Burleson has led Seattle wideouts in catches each of the past four games, so on sheer volume of opportunity he's a narrow favorite over Housh for fantasy production. But the Cards have let other tandems have success against them—the Colts, sure, but also the Giants, Bears, and Jaguars have all had a second wideout score or top 65 yards agaisnt Arizona. So plug Housh into the mix as well; he's being targeted only one less time per game than Burly and has just as many touchdowns.

TE John Carlson
S3 Carlson was targeted nine times last week and matched a season high with six catches; facing an Arizona defense that just let Greg Olsen score three times on them last week, he's at least worth a look in TE-mandatory leagues.
DT Seahawks B Both of Seattle's defensive scores have come at home, and they've generated just two turnovers in three road games. You can find a better fantasy defensive option elsewhere.
Pos Player SBC Comments
QB Kurt Warner S2

Not that you need a push to start Warner, who has multiple touchdowns in four of his last five (including his last two home games) and has at least 231 yards in every game this year (and at least 242 in every home game). But the Seahawks have allowed at least 203 passing yards in three straight and five of six, with multiple touchdown tosses in five of six as well.

RB Tim Hightower
S2 The home fans have yet to see Arizona's new two-pronged ground game; neither back has seen more than nine carries at home. However, the last time the Cards faced Seattle they gave the Seahawks both barrells—13 carries for Hightower and 12 for Wells. Neither was particularly effective (they combined for 61 yards), but a seed was planted. Both backs scored the following week against the Giants, and last week both Hightower and Wells topped 70 yards as they split 28 carries. Hightower remains the better fantasy play because of his involvement in the passing game (five games with four or more catches) and the Cards' comfort with him at the goal line; at home against a Seattle defense that's allowed a touchdown or at least 66 yards to seven of the eight feature backs they've faced, that makes him a solid fantasy play this week.
RB Chris "Beanie" Wells
S3 Wells has a ton of talent, but the Cards don't trust him in pass protect yet which limits his playing time. That said, they've found a way to get him double-digit carries in three of the last four games. Arizona carved out 25 carries for this duo in the last meeting up in Seattle, and they're likely to up that amount here. With Wells averaging better than 60 yards per game over the past three, he's in line for some fantasy usage as well.

:::

**Directions:**
• A. Set down the part of the Seahawks–Cardinals fantasy preview between "Not that you" and "six as well.", inclusive, with no changes.
• B. Resume the Seahawks–Cardinals fantasy preview after its last sentence, continuing in the same style.

**Listed entries:**
:::

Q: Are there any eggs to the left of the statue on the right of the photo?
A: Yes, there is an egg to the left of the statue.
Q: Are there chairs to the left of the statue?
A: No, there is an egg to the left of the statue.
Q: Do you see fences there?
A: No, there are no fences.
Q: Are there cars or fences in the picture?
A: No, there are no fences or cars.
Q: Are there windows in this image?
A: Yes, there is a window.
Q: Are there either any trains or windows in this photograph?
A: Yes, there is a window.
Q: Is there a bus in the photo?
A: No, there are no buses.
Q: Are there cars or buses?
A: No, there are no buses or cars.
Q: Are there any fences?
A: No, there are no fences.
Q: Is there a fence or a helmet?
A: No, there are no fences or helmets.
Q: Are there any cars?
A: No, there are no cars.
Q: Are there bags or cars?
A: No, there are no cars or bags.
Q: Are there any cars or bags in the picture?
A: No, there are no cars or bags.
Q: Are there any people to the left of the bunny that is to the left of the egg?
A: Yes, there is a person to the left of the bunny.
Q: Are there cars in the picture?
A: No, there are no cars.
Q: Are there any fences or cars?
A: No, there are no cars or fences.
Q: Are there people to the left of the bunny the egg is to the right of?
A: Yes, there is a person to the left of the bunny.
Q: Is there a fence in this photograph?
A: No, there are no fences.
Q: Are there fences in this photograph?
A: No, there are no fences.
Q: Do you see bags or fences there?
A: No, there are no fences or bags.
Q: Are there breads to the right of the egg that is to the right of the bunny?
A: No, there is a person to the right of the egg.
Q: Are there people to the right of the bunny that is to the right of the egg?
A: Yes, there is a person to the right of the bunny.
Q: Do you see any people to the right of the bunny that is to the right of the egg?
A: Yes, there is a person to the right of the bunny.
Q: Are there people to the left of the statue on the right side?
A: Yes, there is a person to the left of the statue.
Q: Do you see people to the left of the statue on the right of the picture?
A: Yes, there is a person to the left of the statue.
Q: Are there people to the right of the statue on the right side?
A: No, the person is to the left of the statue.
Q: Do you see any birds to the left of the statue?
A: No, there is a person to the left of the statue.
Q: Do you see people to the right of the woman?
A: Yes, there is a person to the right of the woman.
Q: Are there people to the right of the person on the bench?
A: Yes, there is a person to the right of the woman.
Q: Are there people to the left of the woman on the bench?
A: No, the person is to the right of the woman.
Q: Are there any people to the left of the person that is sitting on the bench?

:::

**Your written answers:**
• A.
Not that you need a push to start Warner, who has multiple touchdowns in four of his last five (including his last two home games) and has at least 231 yards in every game this year (and at least 242 in every home game). But the Seahawks have allowed at least 203 passing yards in three straight and five of six, with multiple touchdown tosses in five of six as well.

• B.
WR Larry Fitzgerald


Fitz already has seven touchdowns on the year and is the epitome of an every-week fantasy starter. Doesn't hurt that he has three straight 100-yard efforts against the Seahawks.

WR Anquan Boldin

Boldin took last week off and should come back healthy for this one—not to mention angry. While he's clearly No. 2, Seattle has allowed a second wideout to go for at least 57 yards in every game this year. In other words, this is a target-rich environment.

WR Steve Breaston

Breaston has manned the fort admirably while Boldin has been banged up, but when both Fitz and Boldin are healthy there's little doubt who falls to Option #3. On the bright side, Seattle has given up at least 54 yards to three different receivers three times already this season. Moreover, Breaston has at least 57 yards in five games in which Boldin was also playing, so he's turned the third wheel role into fantasy gold before.

TE Ben Patrick

Patrick had one catch for 10 yards in the first meeting; in the three weeks since then, Seattle has given up 20 catches for 165 yards to tight ends—in just two games, no less—while Patrick has scored in back-to-back games. The Cards also received another TE TD from Anthony Becht last week, suggesting that Warner has rediscovered the position. At minimum Patrick deserves fantasy consideration in larger TE-mandatory leagues, though before starting him check on his status; he was limited in practice all week and is listed as questionable with a knee injury.

DT Cardinals B While a Seattle dog is certainly a possibility, there's nothing compelling to suggest Arizona's defense is in line for a score or much in the way of turnovers, either.

Dallas (6-2) at Green Bay (4-4)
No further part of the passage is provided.